Again, Roland heard bitterness in Galen’s words. There was anger there, layers of it that were hidden deep.

"Do you want me to kill him?" He asked.

Galen lifted his eyes to meet Roland’s. "Do you want to kill him?"

Roland clenched his teeth for a moment, then he loosened them and shook his head. "I am afraid that if I kill one brother, I might grow a fondness for the habit and end up massacring every relative that so much as glances at the throne with what I perceive to be suspicious looks. I want to be a different ruler, a wise one that does not need to spill the blood of his family to rule comfortably. It should be enough that I have forced him into exile."

Galen did not think so. He thought Roland was unnecessarily soft and compassionate and sometimes such a kind nature resulted in disaster. What his brother so easily forgot was the fact that Benjamin was a legal heir to the throne.

If he went into exile, made money and powerful friends, what would stop him from raising an army and returning to set the empire on fire as he battled for the throne. What if he met their bastard brother and magically stumbled into his identity. What would stop them from joining hands and demanding that they bastard claim the throne?

What if Benjamin run and tattled to their father about this exile threat. Roland so easily forgot that Benjamin was still the favorite son. If they had been the ones that failed to save him, leading to his current condition, their father would have ordered for their execution or exile as soon as he opened his eyes.

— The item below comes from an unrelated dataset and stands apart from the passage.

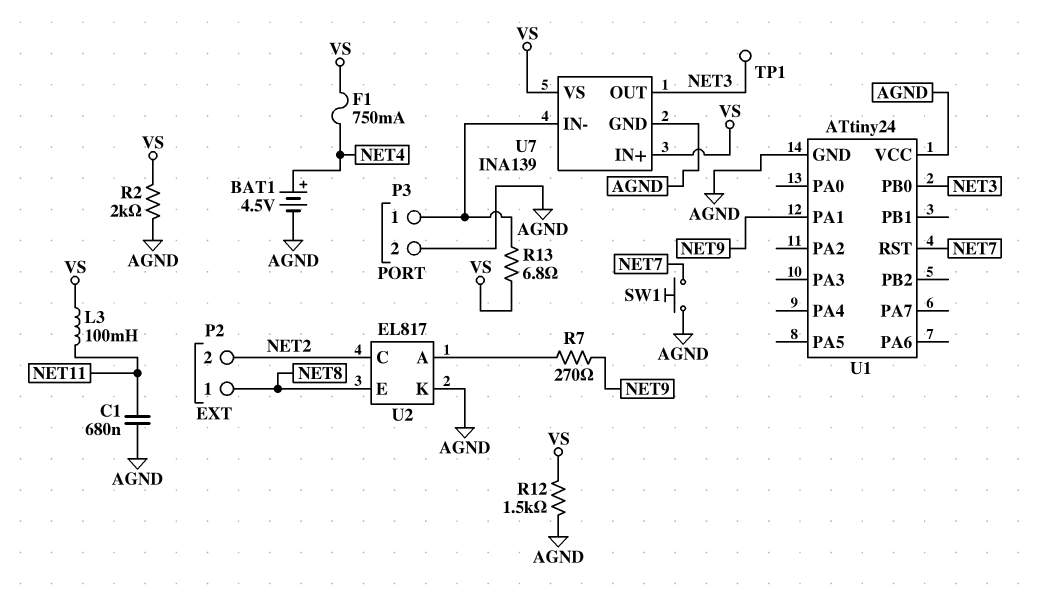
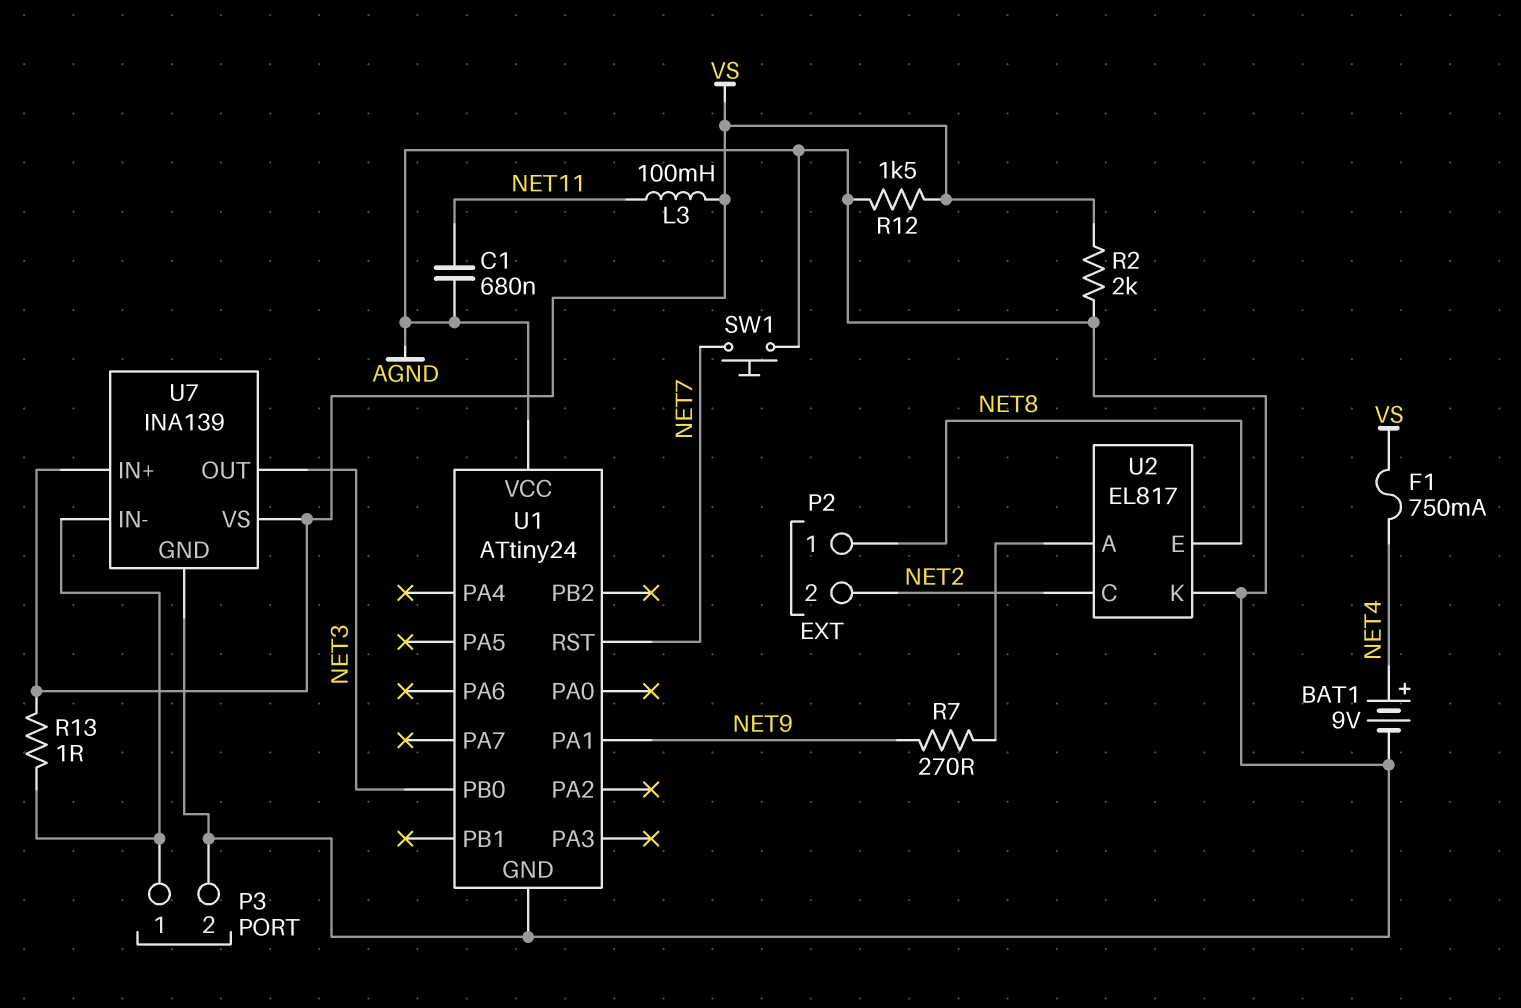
BAT1: 4.5V (plus NET4, minus AGND) -> 9V (plus NET4, minus AGND)
R13: 6.8 (P3/1, VS) -> 1 (P3/1, VS)
TP1: test point (NET3) -> none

It had been more than a week since he opened his eyes and still, he said nothing about Benjamin. Galen was certain that his father was intentional about this. He did not plan to do a single thing and Roland could not see this.

This was why his brother needed Sigrid. She could see the red where Roland saw white. If he would not handle Galen’s matter permanently, Sigrid would do it.

Galen smiled at his brother and tipped the glass to him. "You are right, it is enough that you are forcing him into exile."

No matter what decision Sigrid came to, Galen’s mind was made up. Benjamin was too big of a threat to be left roaming the world. He had to die and Galen needed to see it through personally if that was what it took.